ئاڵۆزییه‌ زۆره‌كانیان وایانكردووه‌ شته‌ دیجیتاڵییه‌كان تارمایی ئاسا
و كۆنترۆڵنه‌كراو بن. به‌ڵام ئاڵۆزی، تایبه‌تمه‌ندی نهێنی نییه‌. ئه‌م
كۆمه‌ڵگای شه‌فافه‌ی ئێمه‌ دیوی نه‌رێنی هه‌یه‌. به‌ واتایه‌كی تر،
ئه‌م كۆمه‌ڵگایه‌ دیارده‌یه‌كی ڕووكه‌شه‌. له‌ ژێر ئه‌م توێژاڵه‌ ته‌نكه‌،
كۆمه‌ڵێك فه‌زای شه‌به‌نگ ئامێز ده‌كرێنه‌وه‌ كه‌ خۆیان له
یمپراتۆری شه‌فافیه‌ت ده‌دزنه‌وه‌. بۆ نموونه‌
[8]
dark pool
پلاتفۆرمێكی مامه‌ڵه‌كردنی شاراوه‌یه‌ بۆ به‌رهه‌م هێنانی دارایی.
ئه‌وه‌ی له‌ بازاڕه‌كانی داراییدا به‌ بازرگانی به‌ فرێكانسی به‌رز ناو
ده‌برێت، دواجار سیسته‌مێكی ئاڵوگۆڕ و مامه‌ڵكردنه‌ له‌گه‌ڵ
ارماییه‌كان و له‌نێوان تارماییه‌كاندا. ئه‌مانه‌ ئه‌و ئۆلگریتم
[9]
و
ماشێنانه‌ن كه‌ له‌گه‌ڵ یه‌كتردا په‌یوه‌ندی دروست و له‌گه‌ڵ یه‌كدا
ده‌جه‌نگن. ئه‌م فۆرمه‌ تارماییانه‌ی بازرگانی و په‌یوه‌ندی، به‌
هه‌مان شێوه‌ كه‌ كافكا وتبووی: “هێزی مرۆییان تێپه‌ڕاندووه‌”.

* WHAT TO PRODUCE *
The line containing "یمپراتۆری شه‌فافیه‌ت ده‌دزنه‌وه‌. بۆ نموونه‌" marks where to begin; the last line of the records marks where to stop. Copy both and all between, exactly.

* RESULT OF THIS TASK *
یمپراتۆری شه‌فافیه‌ت ده‌دزنه‌وه‌. بۆ نموونه‌
[8]
dark pool
پلاتفۆرمێكی مامه‌ڵه‌كردنی شاراوه‌یه‌ بۆ به‌رهه‌م هێنانی دارایی.
ئه‌وه‌ی له‌ بازاڕه‌كانی داراییدا به‌ بازرگانی به‌ فرێكانسی به‌رز ناو
ده‌برێت، دواجار سیسته‌مێكی ئاڵوگۆڕ و مامه‌ڵكردنه‌ له‌گه‌ڵ
ارماییه‌كان و له‌نێوان تارماییه‌كاندا. ئه‌مانه‌ ئه‌و ئۆلگریتم
[9]
و
ماشێنانه‌ن كه‌ له‌گه‌ڵ یه‌كتردا په‌یوه‌ندی دروست و له‌گه‌ڵ یه‌كدا
ده‌جه‌نگن. ئه‌م فۆرمه‌ تارماییانه‌ی بازرگانی و په‌یوه‌ندی، به‌
هه‌مان شێوه‌ كه‌ كافكا وتبووی: “هێزی مرۆییان تێپه‌ڕاندووه‌”.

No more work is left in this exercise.